# Ludwigia sedoides



## james0816 (Jun 26, 2008)

It's an interesting floater that's for sure.

I tried it once. It arrived in pretty bad shape. Hung on for a couple of weeks but just didn't pull through. I'll be getting some more later this spring.


----------



## shinycard255 (Sep 15, 2011)

That plant looks really cool. Very interesting!


----------



## micr0 (Aug 27, 2011)

cool plant! would love some of this for my pond.


----------



## Miles (Sep 9, 2011)

Huh, I had no idea there were floating varieties of ludwigia.


----------



## ikuzo (Jul 11, 2006)

it's like a lotus with mosaic leaves
mine came with pretty bad shape too
leaves are falling everywhere but it survived
cant wait till it turn bright red


----------



## Craigthor (Sep 9, 2007)

Where can this be found I need some of this. LOL


----------



## ikuzo (Jul 11, 2006)

i know they're amazing right
it was a great found in my country's buy/sell forum

i found a great photo from google









i wish mine turn that way soon


----------



## orchidman (Dec 15, 2010)

this is the coolest plant ive seen in a while! i want to get some!


----------



## HD Blazingwolf (May 12, 2011)

Wow... AGREED..
start adding super grow horomone.. we all need this plant


----------



## orchidman (Dec 15, 2010)

HD Blazingwolf said:


> Wow... AGREED..
> start adding super grow horomone.. we all need this plant


too bad he is in indonesia


----------



## HD Blazingwolf (May 12, 2011)

AWWW man. super bummer


----------



## orchidman (Dec 15, 2010)

i know


----------



## ua hua (Oct 30, 2009)

This plant would be very hard to grow in an aquarium since it's hard to meet it's high lighting needs. It's best grown outdoors in a pond. I saw some in a pond a couple of years ago when I was on a pond tour and it's a very cool plant and have tried to find some for my pond with no luck.


----------



## Robert H (Apr 3, 2003)

------------------------------

Exercise brief:
Copy the Ludwigia sedoides thread from "it's like a" to "(Sep 9, 2007)", replacing "bright red" with "deep crimson". These items have no connection to the Ludwigia sedoides thread.

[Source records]
------------------------------

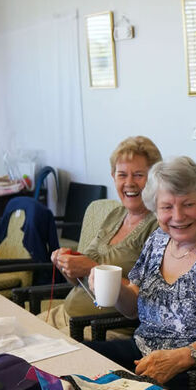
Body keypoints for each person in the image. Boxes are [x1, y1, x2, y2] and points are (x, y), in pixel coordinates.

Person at [87, 156, 196, 390]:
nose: (177, 216)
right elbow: (133, 307)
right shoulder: (158, 240)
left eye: (188, 204)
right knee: (76, 362)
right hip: (142, 353)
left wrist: (184, 357)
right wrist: (116, 289)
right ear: (155, 210)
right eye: (166, 207)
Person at [44, 136, 161, 335]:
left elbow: (146, 302)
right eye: (122, 175)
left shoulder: (159, 225)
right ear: (113, 176)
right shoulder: (115, 215)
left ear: (154, 179)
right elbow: (79, 280)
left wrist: (91, 267)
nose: (129, 183)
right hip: (65, 313)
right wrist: (68, 264)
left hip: (100, 329)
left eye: (139, 175)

------------------------------

Task result:
it's like a lotus with mosaic leaves
mine came with pretty bad shape too
leaves are falling everywhere but it survived
cant wait till it turn deep crimson


----------



## Craigthor (Sep 9, 2007)